Will ‘Diamond’ in a rough traffic spot be the solution?

By on December 6, 2017

Planned ‘Diverging Diamond Interchange’ at Route 322/222 interchange to add five traffic signals between the current lights at Walmart and Hahnstown Road.

Oblivious to the 40 yards behind her, the driver of a late-model Honda mini-van made a courtesy stop at 7:45 a.m. Monday in the left-hand, westbound lane of Route 322.

The driver created a three-car length gap hoping to grant access for Route 322 eastbound traffic to squeeze across two lanes onto Route 222 north toward Reading.

Meanwhile, unremarkable havoc ensued as back-logged drivers jockeyed to establish lane positions in the westbound Route 322 lanes — flooded from traffic bleeding off the intersection of Hahnstown Road and Route 222 exit ramp.

“While people think they’re being courteous, it is illegal to stop the flow of traffic,” Rob Wills, design project manager from Whitman, Requardt & Associates, told curious guests who accepted PennDOT’s invitation to the Nov. 30 open house discussion on reconstruction of the Route 322 and 222 interchange.

The interchange, a rush-hour nightmare and a safety hazard due to the crossing-lane traffic pattern, became of interest years ago to PennDOT, which began an in-depth study to solve the problem in 2016.

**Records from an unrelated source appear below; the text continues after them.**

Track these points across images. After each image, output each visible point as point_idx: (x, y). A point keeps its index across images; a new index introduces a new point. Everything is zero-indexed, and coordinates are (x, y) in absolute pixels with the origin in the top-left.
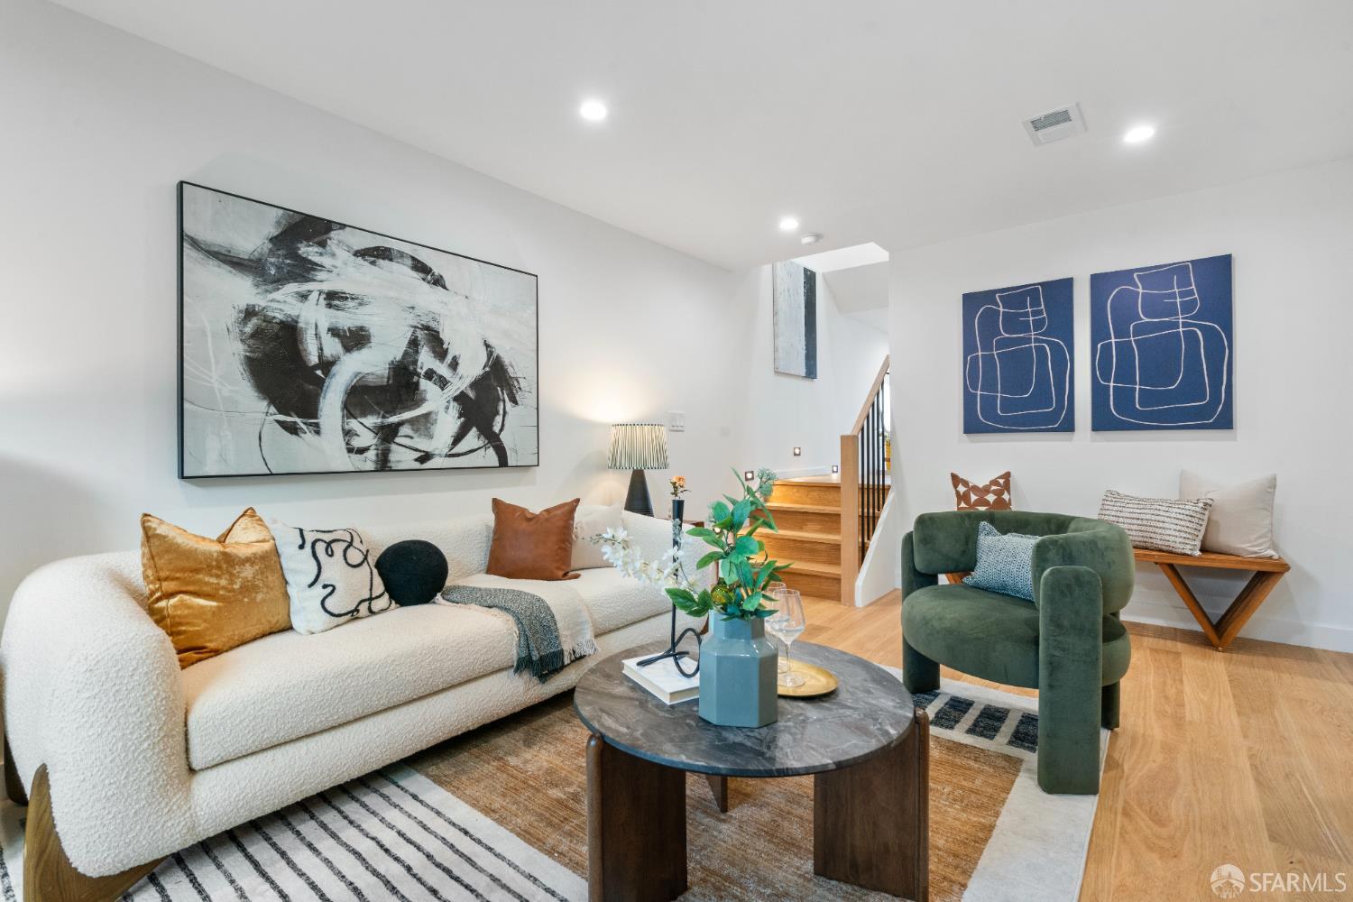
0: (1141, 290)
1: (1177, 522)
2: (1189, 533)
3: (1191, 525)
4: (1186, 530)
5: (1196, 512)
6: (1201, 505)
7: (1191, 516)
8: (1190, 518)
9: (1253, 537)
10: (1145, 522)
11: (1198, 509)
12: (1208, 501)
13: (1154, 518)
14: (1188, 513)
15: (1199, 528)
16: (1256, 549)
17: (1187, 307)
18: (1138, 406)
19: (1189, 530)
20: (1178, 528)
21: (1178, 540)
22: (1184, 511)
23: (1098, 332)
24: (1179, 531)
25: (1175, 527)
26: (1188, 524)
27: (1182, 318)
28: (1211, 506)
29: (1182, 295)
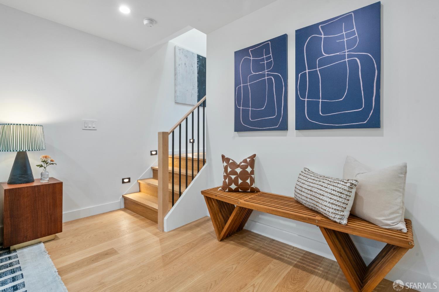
0: (323, 36)
1: (331, 196)
2: (339, 206)
3: (340, 200)
4: (337, 203)
5: (345, 190)
6: (348, 185)
7: (341, 193)
8: (340, 195)
9: (387, 212)
10: (314, 194)
11: (346, 188)
12: (354, 182)
13: (319, 191)
14: (339, 190)
15: (346, 202)
16: (389, 222)
17: (350, 44)
18: (320, 113)
19: (339, 204)
20: (332, 201)
21: (331, 210)
22: (336, 189)
23: (299, 67)
24: (332, 204)
25: (329, 200)
26: (338, 199)
27: (348, 52)
28: (355, 185)
29: (348, 35)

The result is a planned Diverging Diamond Interchange (DDI), which PennDOT officials and engineering experts unveiled Thursday at Ephrata Pioneer Fire Company.

Also called a “double crossover diamond interchange,” the design leads the two directions of traffic on the non-freeway road (Route 322) to cross to the opposite side on both sides of the bridge at the Route 222 freeway. Eastbound Route 322 traffic would swing left at the light and westbound traffic will loop right at the intersection east of the Walmart entrance.

The change would create direct merge lanes onto Route 222 in both the north and south directions from the east and west lanes of Route 322.

David Fratangeli, PennDOT project manager, said the $7 million improvement wouldn’t begin for about two years and will require 12 to 18 months to complete.

The plan calls for adding five traffic signals between the current signals at Walmart and Hahnstown Road.

“Basically we’re adding two signals at your cross-over location and a couple signals at the ramps as well,” Fratangeli said. “But all of these signals are going to be connected and coordinated with each other which should help the flow a little better.”

The crossover signal areas, which resemble a “figure eight” according to some attending the meeting, also form a diamond shape according to PennDOT.

“I’ve driven these types of roads and it feels like you’re driving in a foreign country because you’re driving on the opposite side of the road,” said Bill Zimmerman of Ephrata.

Wills noted that while the DDI traffic patterns are contrary to intuitive driving processes, barriers will block the view of opposite traffic lanes and drivers won’t even realize they’ve switched sides.

“If you’ve driven through (a DDI) you probably couldn’t tell that you were driving on the opposite side of (typical) traffic.”

More than 50,000 vehicles travel through that area on Route 222 each day, above a section of Route 322 which handles 20,000-plus vehicles per day, according to PennDOT.

The new design will create more space and possibly curb congestion though residents noted a change is required to address the backups created when Route 322 eastbound traffic suddenly shifts to a single lane in front of the Arby’s restaurant.

Fratangeli said 50 percent of crashes at the interchange occur from left-turn crossing traffic —often when motorists, such as the Honda mini-van driver on Monday, entice drivers to cross blindly into right-lane of westbound Route 322 traffic.

So, what would a year-plus detour look like between November 2019 until say January 2021?

“We did not get into the traffic control yet,” Fratangeli said. “You are crossing over and there’s going to be reconstruction underneath the (Route 222) bridge.”

There’s also overlay and “median-type” work required, he said.

“I think the majority can be done without causing too much impact on the people but we’ll probably figure that out during the second half of 2018.”

The public peppered the plan was peppered the plan with both optimism and skepticism.

On the Ephrata Review’s Facebook page, Nancy Friton noted that Sarasota Florida installed a similar design.

“Understanding the concept was impossible,” she wrote. “The finished “high traffic area” merging diamond is wonderful and very easy to use.”

Nikki Haney said she has driven through diverging diamonds in Kentucky.

“They make it so much smoother and safer. It takes some getting used to, but they’re great,” she shared.

Dennis J Knepp offered perhaps the most unique perspective on the crossover traffic system touching on the Plain community’s use of Route 322.

“The horses are going to be so confused,” he noted.